La nueva Estrategia de Seguridad Nacional de Estados Unidos, publicada este mes por la administración Trump, cristaliza en un documento doctrinario una serie de principios –“paz a través de la fuerza”, predisposición al no intervencionismo, primacía de las naciones y equilibrio de poder– que sin dudas redefinen la actualidad política/militar contra Venezuela. Si bien estos principios buscan marcar distancia del globalismo liberal de la post Guerra Fría, el texto sigue identificando a China como el principal desafío estructural y revaloriza la doctrina Monroe al declarar al hemisferio occidental como prioridad estratégica.

Ese marco doctrinario se está probando en el Caribe, una crisis que podría explicarse a partir de tres factores combinados. En principio, unas elecciones presidenciales en julio de 2024 en Venezuela denunciadas como fraudulentas, y, en segundo lugar, una nueva ola de sanciones individuales y sectoriales contra al menos 21 altos funcionarios venezolanos. Como tercer factor, un salto cualitativo en la retórica y en las herramientas de presión este 2025, desde la designación del llamado Cartel de los Soles como organización terrorista extranjera hasta operaciones navales y aéreas en el Caribe que ya dejaron decenas de muertos en “narcolanchas” venezolanas.
Venezuela: ¿un laboratorio de la nueva doctrina Trump?
El caso Venezuela funciona hoy como laboratorio de la nueva Estrategia de Seguridad Nacional estadounidense. Uno de sus principios es la retórica de paz a través de la fuerza, la cual se traduce en sanciones, designaciones terroristas y despliegues navales que elevan el riesgo de escalada militar. Este ocupa un lugar central en la nueva estrategia, con la premisa de que sólo un poder militar, económico y tecnológico indiscutido disuade a rivales y evitan guerras abiertas. Así, la Casa Blanca presenta su ofensiva contra Venezuela como una extensión de la “guerra contra las drogas” y como herramienta legítima de autodefensa frente a un narco-Estado. Sin embargo, al mismo, tiempo alimenta las sospechas de que se esté construyendo una coartada para impulsar un cambio de régimen en Venezuela.

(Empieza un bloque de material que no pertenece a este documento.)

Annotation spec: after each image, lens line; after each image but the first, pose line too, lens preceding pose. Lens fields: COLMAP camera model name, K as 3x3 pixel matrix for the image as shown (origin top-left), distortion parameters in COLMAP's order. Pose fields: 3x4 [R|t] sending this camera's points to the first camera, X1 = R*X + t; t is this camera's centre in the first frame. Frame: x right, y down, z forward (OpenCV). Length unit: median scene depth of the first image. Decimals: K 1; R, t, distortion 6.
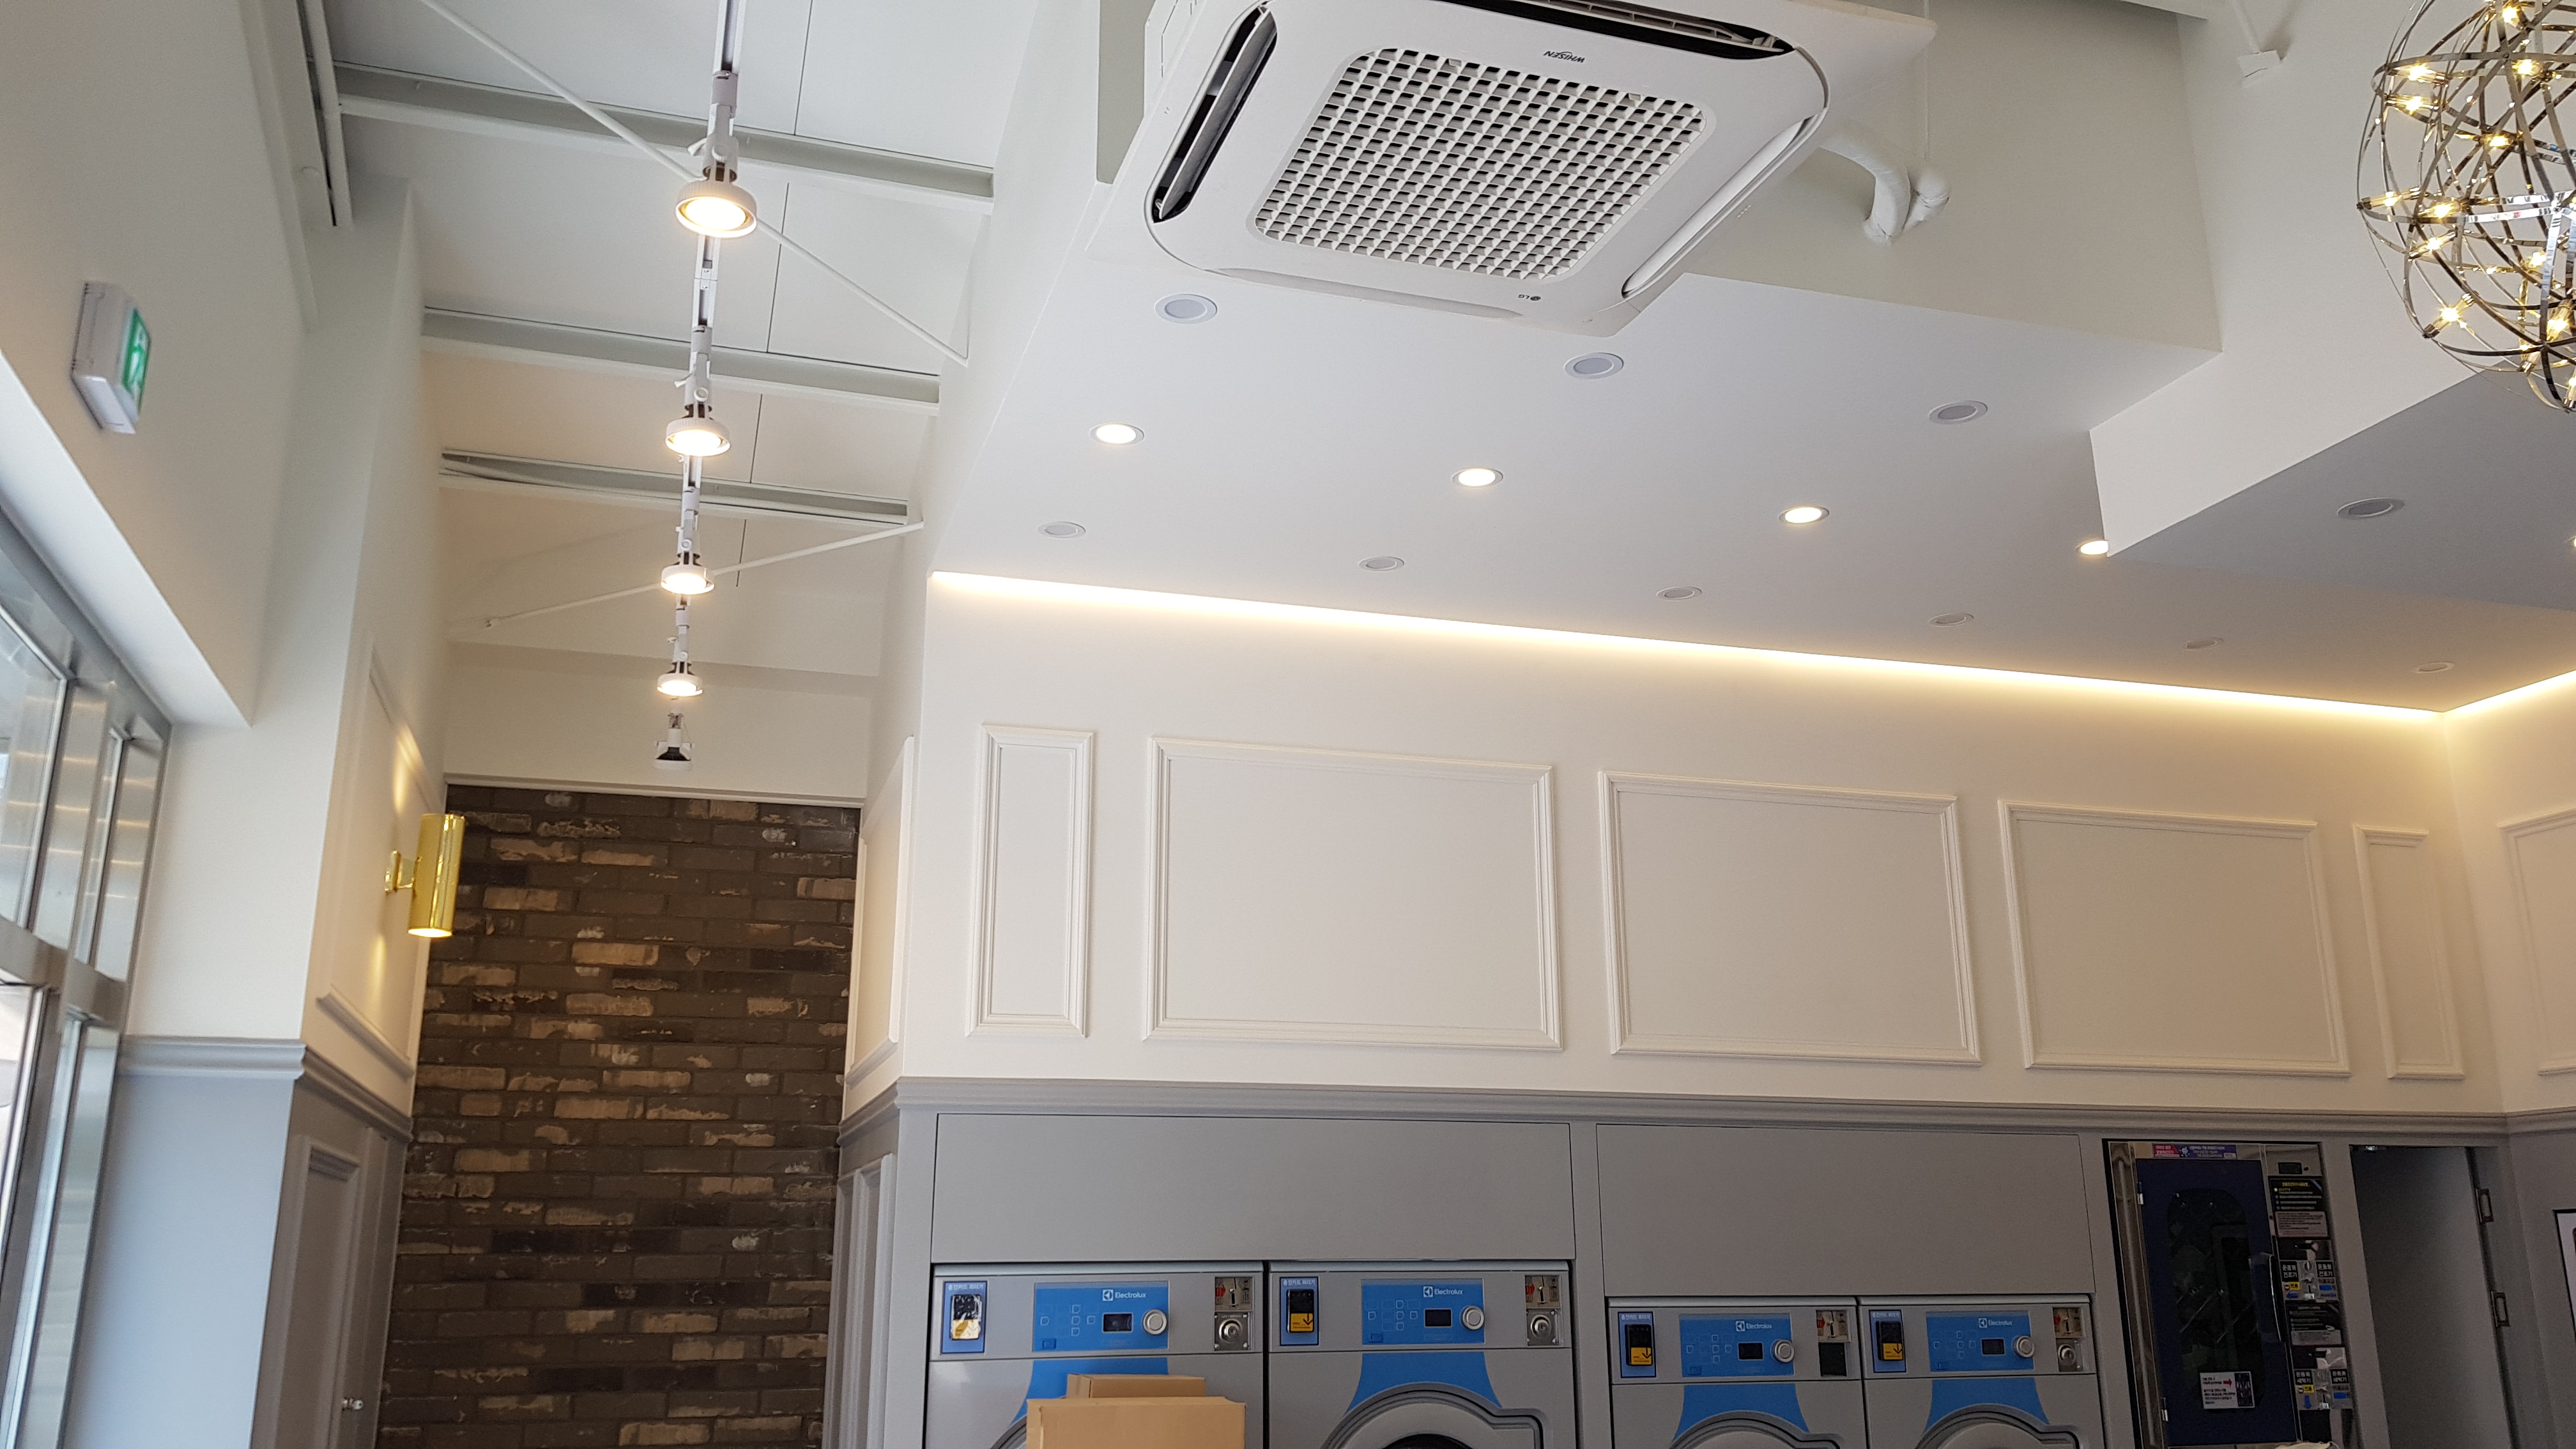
lens RADIAL K [[2020.7, 0, 1281.2], [0, 2020.7, 717.9], [0, 0, 1]] dist [0.053822, -0.084695]
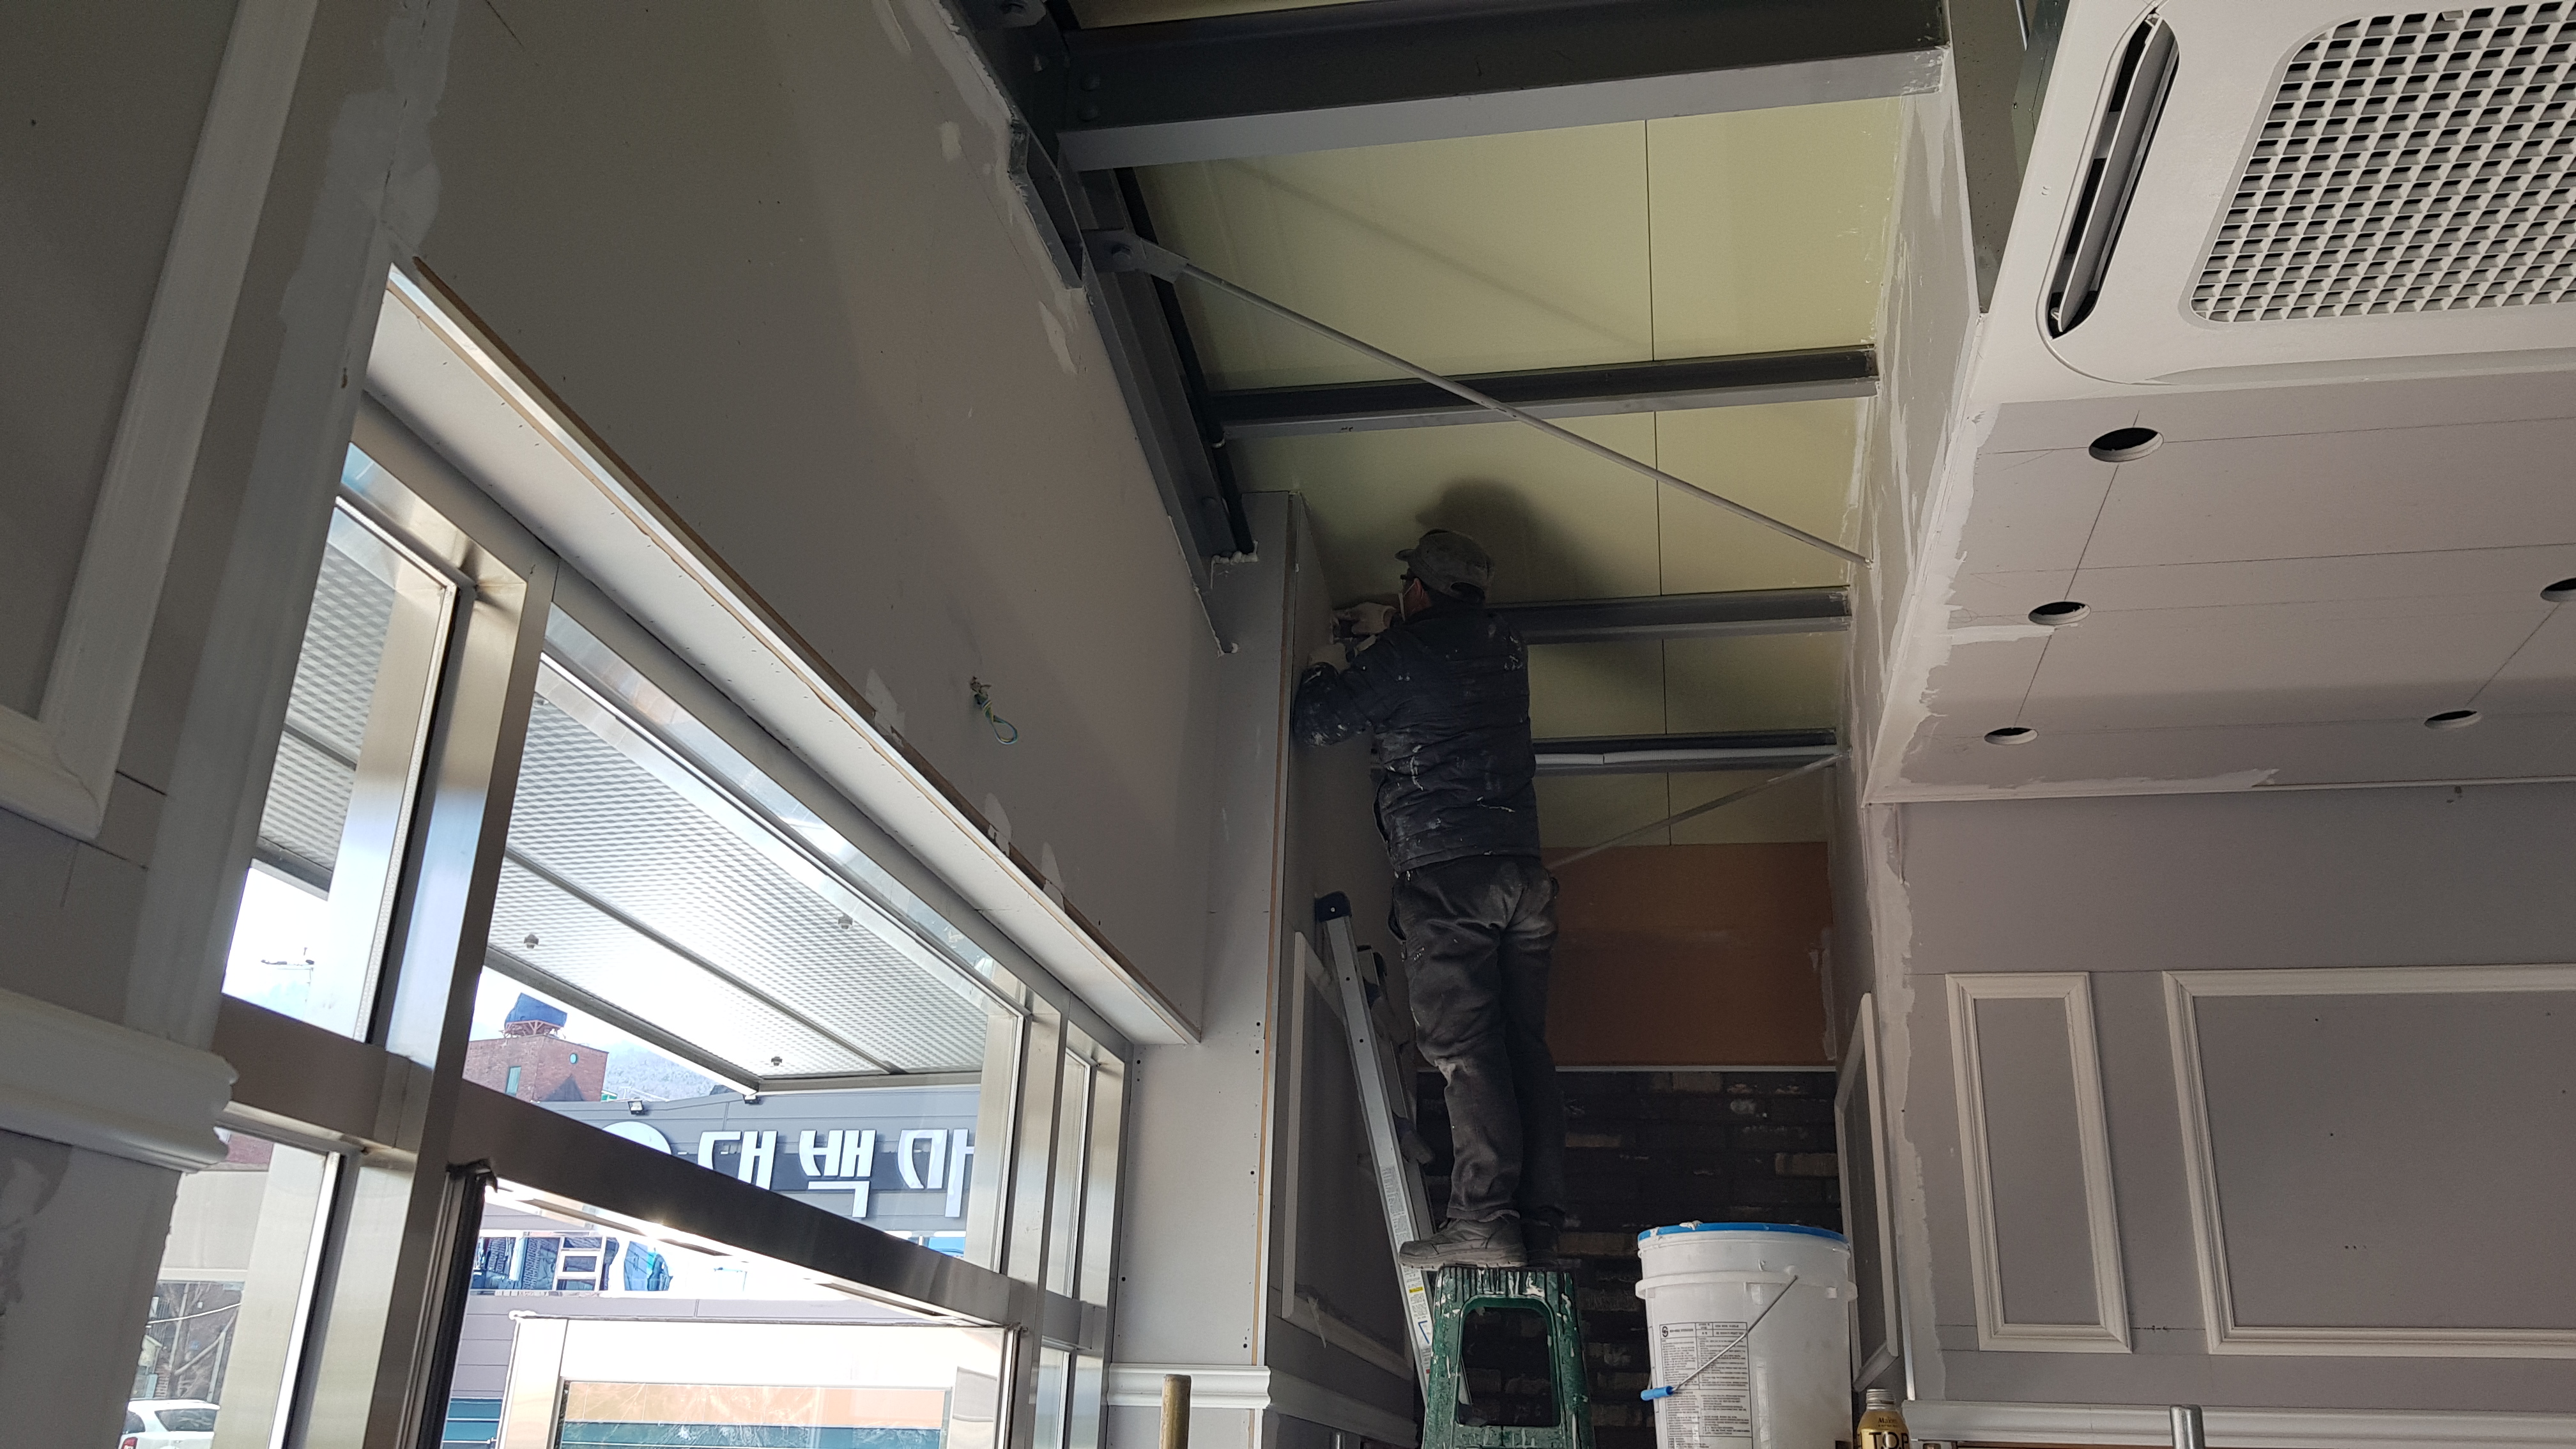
lens RADIAL K [[2020.7, 0, 1276.0], [0, 2020.7, 717.1], [0, 0, 1]] dist [0.053822, -0.084695]
pose [[0.881300, -0.146514, -0.449271, 0.005449], [0.092238, 0.985769, -0.140539, -0.015284], [0.463468, 0.082417, 0.882272, 0.172311]]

Sobre esto último, resulta peculiar destacar otro de los más grandes principios de la nueva doctrina estadounidense: la predisposición al no intervencionismo. Washington afirma que no pretende exportar democracia a la fuerza o incidir en otros Estados. Pero esa definición convive en la actualidad con una práctica que, en el caso venezolano, se acerca cada vez más a los bordes de la intervención clásica. Por ejemplo, el reciente cierre del espacio aéreo venezolano como amenaza, la posibilidad de extensión de operaciones militares “antinarcóticos”, el endurecimiento de sanciones, entre otras tantas medidas.

Para la administración Trump, la “primacía de las naciones” es otro no-negociable, y por ello se postula como un principio clave en su Estrategia de Seguridad Nacional. Éste parte de la idea de que el Estado-nación sigue siendo la unidad política central del sistema internacional y es “natural y justo” que cada país ponga primero sus propios intereses y proteja su soberanía frente a organizaciones internacionales percibidas como intrusivas. Bajo este concepto, Estados Unidos aplica ese criterio de forma selectiva (por ejemplo, negando legitimidad al gobierno de Maduro o reconociendo a líderes opositores como representantes “legítimos” del pueblo venezolano). Por el contrario, Caracas presenta su visión de soberanía nacional para construir un relato alternativo al de Trump, más bien como un frente contra las “medidas coercitivas unilaterales” y contra el hegemonismo estadounidense.
Por último, el principio de equilibrio de poder propuesto en la Estrategia sostiene que Estados Unidos no puede permitir que ninguna potencia –global o regional– alcance un grado de dominio capaz de amenazar sus intereses esenciales. Aunque el documento presenta a China como un reto económico y tecnológico más que como un enemigo militar directo, en la actualidad la profundización del eje Beijing-Caracas transforma a Venezuela en una pieza central de ese equilibrio. Podría decirse que, para China, Venezuela aporta recursos, capacidades técnico-industriales y, de forma más discreta, es un claro receptor de su proyección de poder; pero para Estados Unidos, eso mismo se lee como un intento de “blindar” a un aliado político en su patio trasero, ganando espacios e influencia sobre rutas energéticas y logísticas claves.
Por el momento, parecería que sólo queda esperar a ver cómo evoluciona este triángulo Estados Unidos–Venezuela–China. Hasta ahora, Venezuela parece ser ese terreno de prueba donde colisionan las narrativas de soberanía, seguridad y poder global impulsadas por Washington, mientras que Caracas lo considera un momento de resistencia y Beijing, tal vez, como una oportunidad estratégica.